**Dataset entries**
◆ ◆ ◆ ◆ ◆

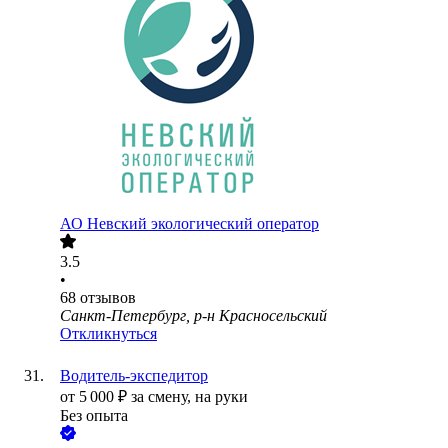
АО
Невский экологический оператор
3.5
•
68
отзывов
Санкт-Петербург, р-н Красносельский
Откликнуться
Водитель-экспедитор
от
5 000
₽
за смену,
на руки
Без опыта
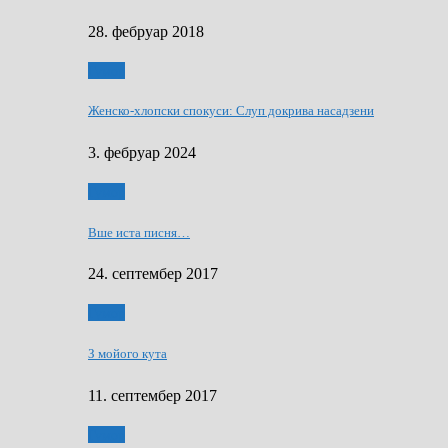
28. фебруар 2018
Гумор
Женско-хлопски спокуси: Слуп докрива насадзени
3. фебруар 2024
Гумор
Вше иста писня…
24. септембер 2017
Гумор
З мойого кута
11. септембер 2017
Гумор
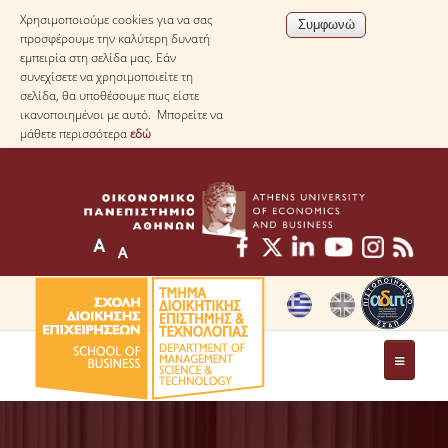
Χρησιμοποιούμε cookies για να σας
προσφέρουμε την καλύτερη δυνατή
εμπειρία στη σελίδα μας. Εάν
συνεχίσετε να χρησιμοποιείτε τη
σελίδα, θα υποθέσουμε πως είστε
ικανοποιημένοι με αυτό. Μπορείτε να
μάθετε περισσότερα
εδώ
ΤΟ ΤΜΗΜΑ
ΜΕ ΜΙΑ ΜΑΤΙΑ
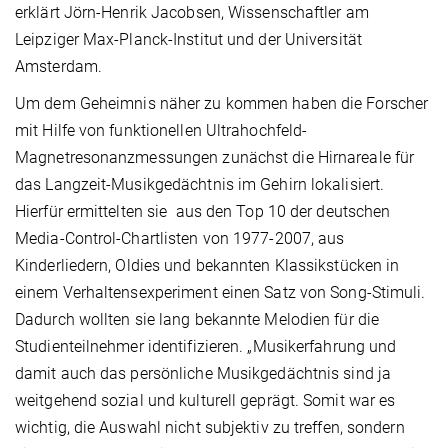
erklärt Jörn-Henrik Jacobsen, Wissenschaftler am
Leipziger Max-Planck-Institut und der Universität
Amsterdam.
Um dem Geheimnis näher zu kommen haben die Forscher
mit Hilfe von funktionellen Ultrahochfeld-
Magnetresonanzmessungen zunächst die Hirnareale für
das Langzeit-Musikgedächtnis im Gehirn lokalisiert.
Hierfür ermittelten sie aus den Top 10 der deutschen
Media-Control-Chartlisten von 1977-2007, aus
Kinderliedern, Oldies und bekannten Klassikstücken in
einem Verhaltensexperiment einen Satz von Song-Stimuli.
Dadurch wollten sie lang bekannte Melodien für die
Studienteilnehmer identifizieren. „Musikerfahrung und
damit auch das persönliche Musikgedächtnis sind ja
weitgehend sozial und kulturell geprägt. Somit war es
wichtig, die Auswahl nicht subjektiv zu treffen, sondern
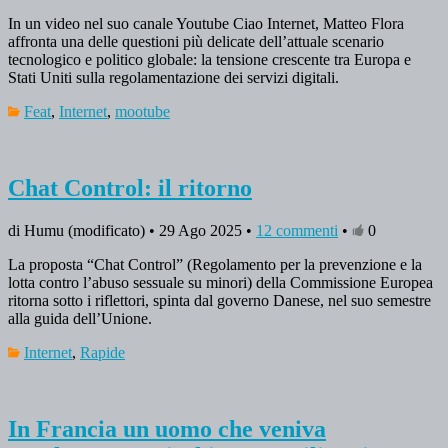
In un video nel suo canale Youtube Ciao Internet, Matteo Flora
affronta una delle questioni più delicate dell’attuale scenario
tecnologico e politico globale: la tensione crescente tra Europa e
Stati Uniti sulla regolamentazione dei servizi digitali.
Feat
,
Internet
,
mootube
Chat Control: il ritorno
di Humu (modificato) • 29 Ago 2025 •
12 commenti
•
0
La proposta “Chat Control” (Regolamento per la prevenzione e la
lotta contro l’abuso sessuale su minori) della Commissione Europea
ritorna sotto i riflettori, spinta dal governo Danese, nel suo semestre
alla guida dell’Unione.
Internet
,
Rapide
In Francia un uomo che veniva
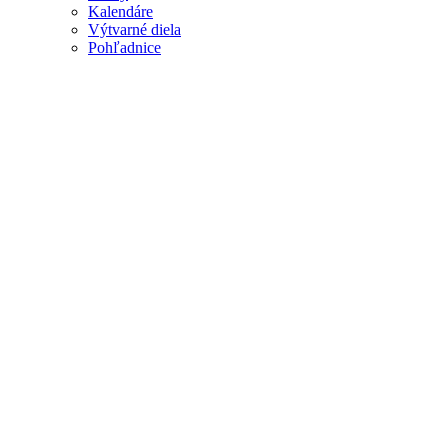
Kalendáre
Výtvarné diela
Pohľadnice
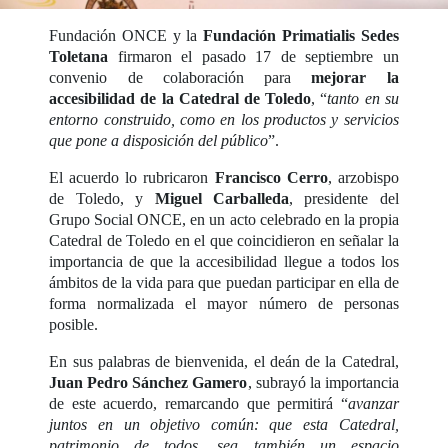
Fundación ONCE y la
Fundación Primatialis Sedes
Toletana
firmaron el pasado 17 de septiembre un
convenio de colaboración para
mejorar la
accesibilidad de la Catedral de Toledo
, “
tanto en su
entorno construido, como en los productos y servicios
que pone a disposición del público
”.
El acuerdo lo rubricaron
Francisco Cerro
, arzobispo
de Toledo, y
Miguel Carballeda
, presidente del
Grupo Social ONCE, en un acto celebrado en la propia
Catedral de Toledo en el que coincidieron en señalar la
importancia de que la accesibilidad llegue a todos los
ámbitos de la vida para que puedan participar en ella de
forma normalizada el mayor número de personas
posible.
En sus palabras de bienvenida, el deán de la Catedral,
Juan Pedro Sánchez Gamero
, subrayó la importancia
de este acuerdo, remarcando que permitirá “
avanzar
juntos en un objetivo común: que esta Catedral,
patrimonio de todos, sea también un espacio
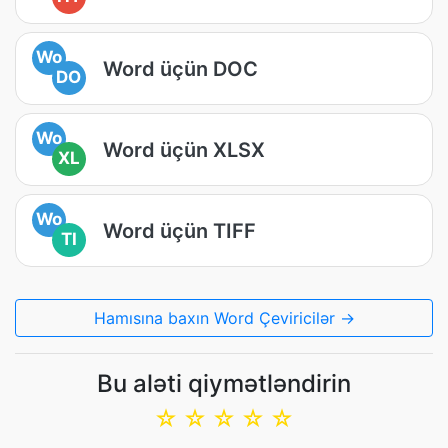
Wo
Word üçün DOC
DO
Wo
Word üçün XLSX
XL
Wo
Word üçün TIFF
TI
Hamısına baxın Word Çeviricilər →
Bu aləti qiymətləndirin
☆
☆
☆
☆
☆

◆ ◆ ◆ ◆ ◆

**Task description**
Reproduce the data above line for line, from its first line through the line containing "Magnetresonanzmessungen zunächst die", both ends included, with the pictures omitted and nothing more.

**Result of the exercise**
АО
Невский экологический оператор
3.5
•
68
отзывов
Санкт-Петербург, р-н Красносельский
Откликнуться
Водитель-экспедитор
от
5 000
₽
за смену,
на руки
Без опыта
28. фебруар 2018
Гумор
Женско-хлопски спокуси: Слуп докрива насадзени
3. фебруар 2024
Гумор
Вше иста писня…
24. септембер 2017
Гумор
З мойого кута
11. септембер 2017
Гумор
Χρησιμοποιούμε cookies για να σας
προσφέρουμε την καλύτερη δυνατή
εμπειρία στη σελίδα μας. Εάν
συνεχίσετε να χρησιμοποιείτε τη
σελίδα, θα υποθέσουμε πως είστε
ικανοποιημένοι με αυτό. Μπορείτε να
μάθετε περισσότερα
εδώ
ΤΟ ΤΜΗΜΑ
ΜΕ ΜΙΑ ΜΑΤΙΑ
erklärt Jörn-Henrik Jacobsen, Wissenschaftler am
Leipziger Max-Planck-Institut und der Universität
Amsterdam.
Um dem Geheimnis näher zu kommen haben die Forscher
mit Hilfe von funktionellen Ultrahochfeld-
Magnetresonanzmessungen zunächst die Hirnareale für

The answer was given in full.